The Children and Families Act comes in to force in just under two weeks - on the 22nd April 2014. It signals a number of changes and a new way of ‘child focussed thinking’ in family courts, and may well make a significant difference to the way family law practitioners approach court hearings. This article highlights some of the more major changes contained within the Act, and suggests some points that those working in the family courts should consider:
Section 10 of the Act introduces a mandatory requirement to engage in mediation prior to instigating court proceedings. Section 10 (1) provides that ‘Before making a relevant family application, a person must attend a family mediation information and assessment meeting.’
In practical terms, this change makes mediation mandatory, so that all applicants will be expected to have sought out and attended mediation before making ‘a relevant family application’. In broad terms, ‘relevant’ family proceedings include almost all private law applications relating to children, as well as almost all applications for financial remedies.
There is some discretion under the Family Procedure Rules for judges in the family court to waive the requirement for pre-application mediation, but from what I have heard from judges anecdotally, I expect that the requirement will be adhered to fairly rigorously, and applications will be adjourned until the mediation step has been attempted. Solicitors are likely to have to direct potential clients to mediation services before they advise that an application should be made to the court.
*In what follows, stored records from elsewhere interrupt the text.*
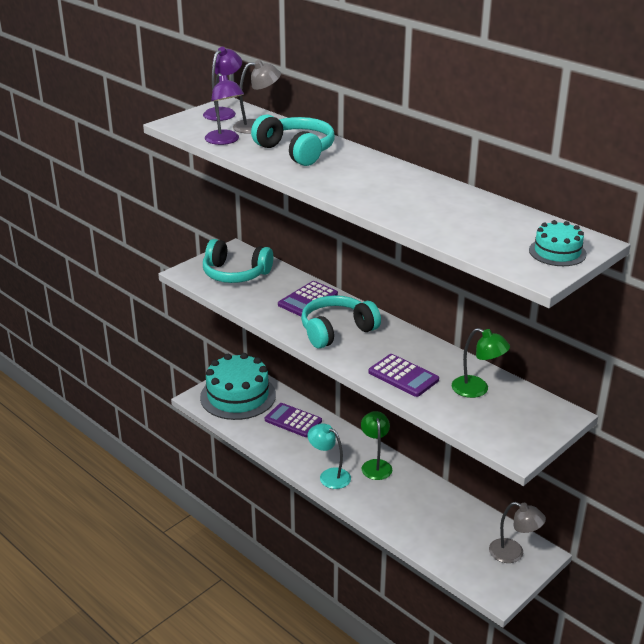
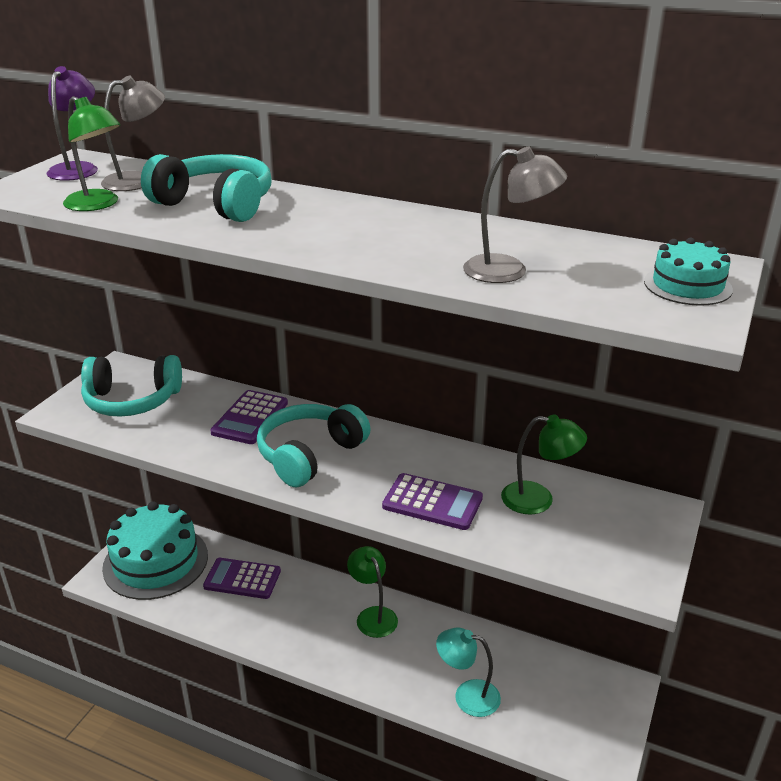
camera: 20 degrees left, 0 degrees up
purple lamp [205,73,244,145] -> green lamp [63,96,120,211]
turquoise lamp [308,423,351,489] -> turquoise lamp moved to [436,628,501,717]
grey lamp [489,502,546,563] -> grey lamp moved to [463,147,567,283]

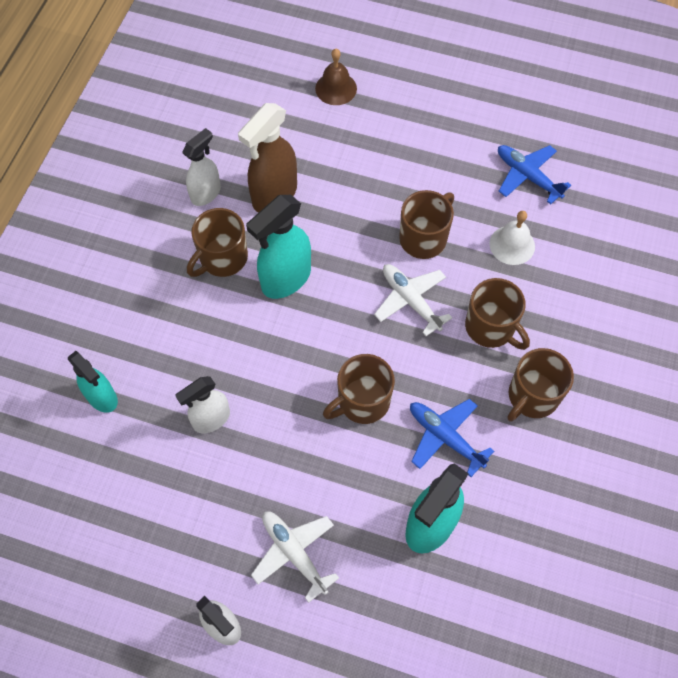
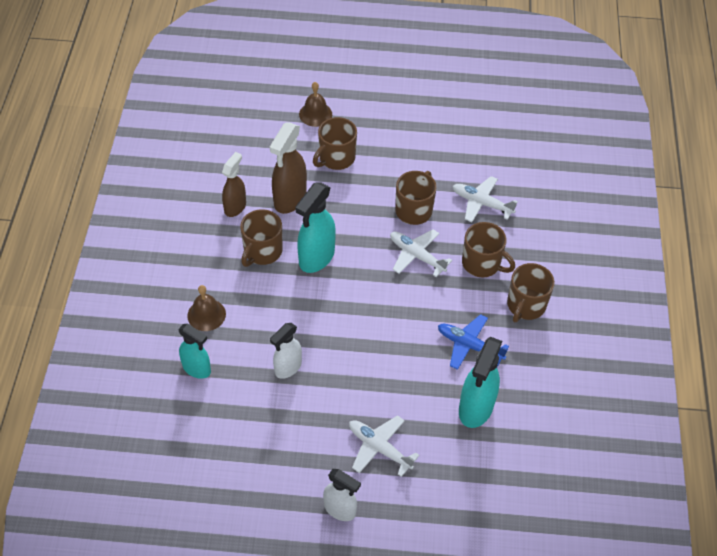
camera: 15 degrees left, 10 degrees down
white spray bottle [182,128,221,206] -> brown spray bottle [222,152,246,217]
brown mug [323,354,395,424] -> brown mug moved to [313,117,357,170]
white bell [489,211,535,265] -> white plane [453,176,518,222]
blue plane [498,145,571,204] -> none
none -> brown bell [187,285,226,331]

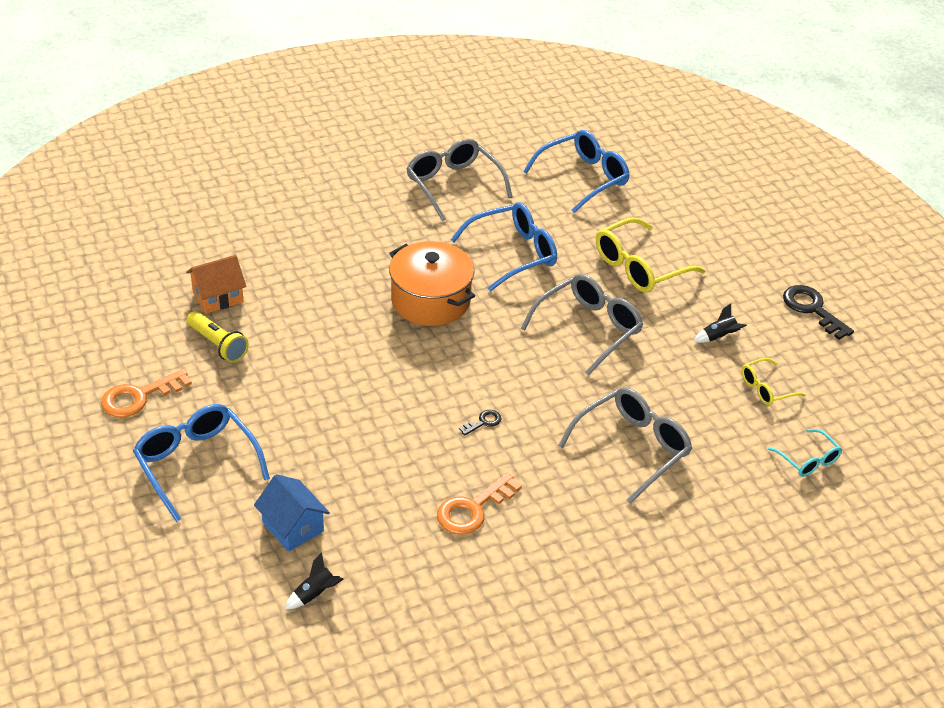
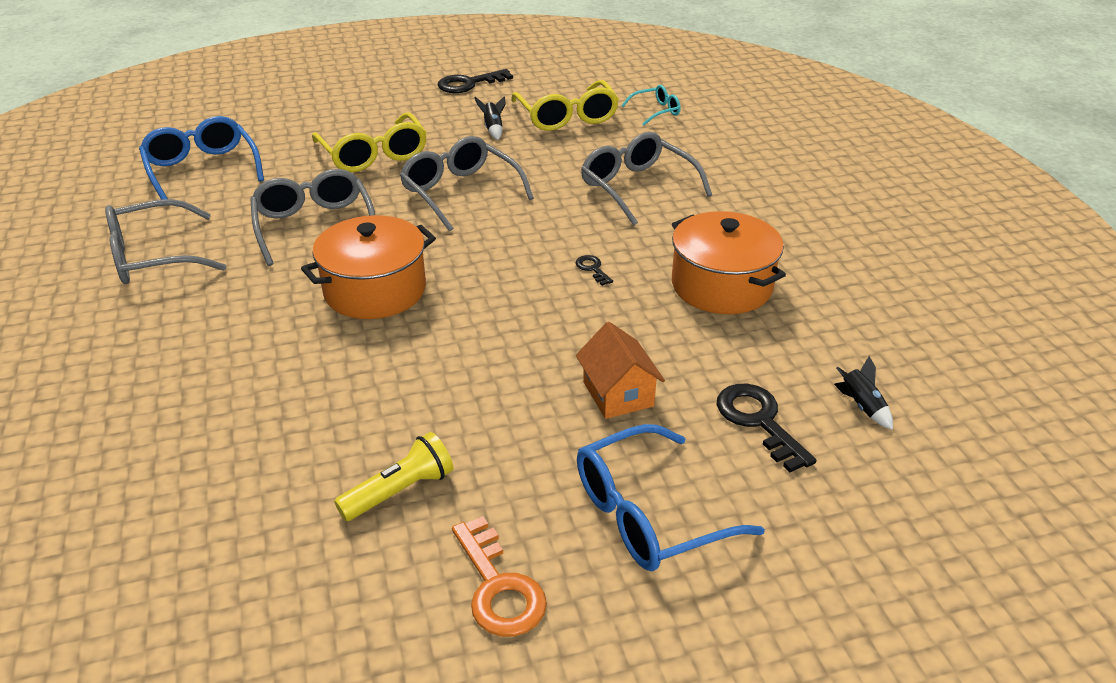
camera: 80 degrees left, 5 degrees down
orange house [186,255,246,314] -> orange house moved to [576,322,665,419]
blue house [254,474,330,552] -> black key [717,384,817,472]
orange key [437,473,522,535] -> orange pot [672,211,786,314]
blue glasses [450,202,557,291] -> grey glasses [250,169,375,266]
yellow glasses [741,358,806,405] -> yellow glasses [511,80,619,131], size x1.83

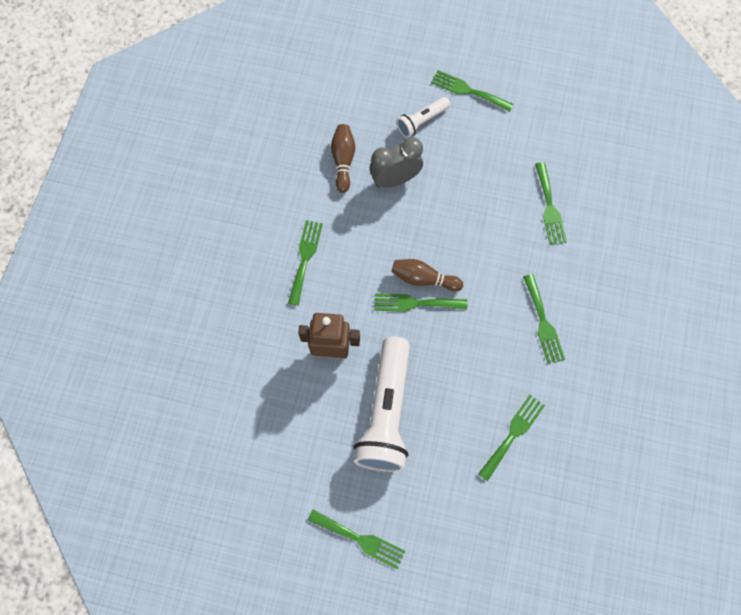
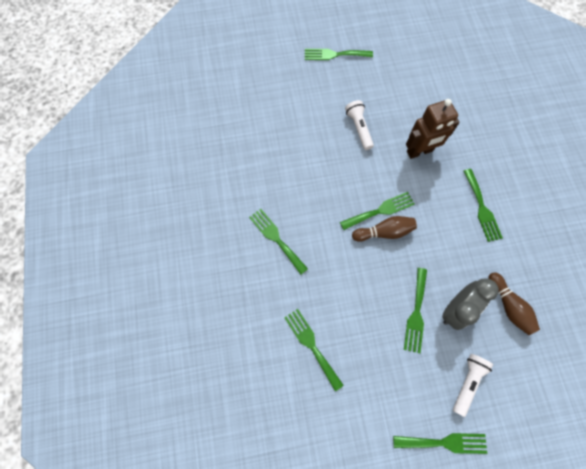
camera: 155 degrees right, 0 degrees up
white flashlight [354,336,410,472] -> white flashlight [345,100,374,150], size x0.49
green fork [478,395,545,481] -> green fork moved to [404,268,427,353]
Section 11 of the Act inserts four paragraphs into the Children Act 1989, regarding the further involvement of parents in the life of a relevant child. Section 2A creates the presumption that the ‘involvement of that parent in the life of the child concerned will further the child’s welfare,’ and section 2B defines involvement as ‘involvement of some kind, either direct or indirect, but not any particular division of a child’s time.’
Broadly, this change to the Children Act provides the expectation that both parents of a child should remain involved in that child’s upbringing in some way. It is presumed that such involvement will be in the child’s best interests according to the welfare checklist. So, what effect will this change have in practical terms? The truth is, we still don’t know. Section 11 will certainly mean that the court will have to consider much more carefully any application which may lead to a parent not having involvement with his or her child. This would involve, for example, any application to remove parental responsibility, or to refuse contact (using the language of the current provisions). Whilst the new provisions do not create a presumption of shared parenting, they do mean that judges, lawyers, and parties will have to think about how best to include both parents in a child’s life, and may lead to more creative solutions to the common problems of geographical distance, or a significant gap in time of contact. Having said that, some may suggest that ‘direct or indirect involvement’ bears a striking similarity to ‘direct or indirect contact’.
Child arrangements orders
This will be perhaps the most obvious change facing anyone appearing regularly in family courts dealing with private law proceedings. As of 22nd April, ‘residence’ and ‘contact’ are no more! They are replaced by ‘child arrangements. As regular family law practitioners will know, many parents involved in contact disputes seem to get fixated on the terms ‘residence’ and ‘contact’ almost more than the intention behind those words. The provisions of section 12 are designed to remove this problem (although it is questionable whether deeply divided parents will simply start arguing over ‘arrangements’ instead of ‘residence’). The section removes ‘residence order’ and ‘contact order’ from the Children Act, and replaces them with a ‘Child arrangements order’ which is defined in section 12(3) as ‘an order regulating arrangements relating to any of the following—
- with whom a child is to live, spend time or otherwise have contact, and
- when a child is to live, spend time or otherwise have contact with any person.’
In purely practical terms, the lucky lawyer for the applicant whose job it is to draft the order will have to throw away his or her private law order template, and replace it with a template reading ‘The arrangements for the child shall be as follows….’. Whilst there is certainly a significant semantic change, how much difference these provisions will make in real terms are less clear. The hope is that there will no longer be the appearance of two-tier parenting, and that instead parents will feel that they are equally involved, and will work together for the child. The reality may be that a child still lives with one parent, and sees the other on alternate weekends!
It is worth noting that these changes will impact not only residence and contact orders themselves, but also those provisions which rely on them - for example the ‘resident’ parent being allowed to take the child out of the jurisdiction. This must be borne in mind, and it will be important to word orders very carefully to ensure the outcome is what you intended.
The new Act will bring in many changes to the way that the courts deal with family law, and this is a short summary of a few of the biggest ones. We do not yet know how the Children and Families Act 2014 will work in real life. Will it be the wide ranging and fundamental child-centric change that the Government hopes for, or will it simply be a largely pointless re-wording and re-titling of the current provisions? Either way, with the new Act coming into force before the end of the month, we will all find out soon.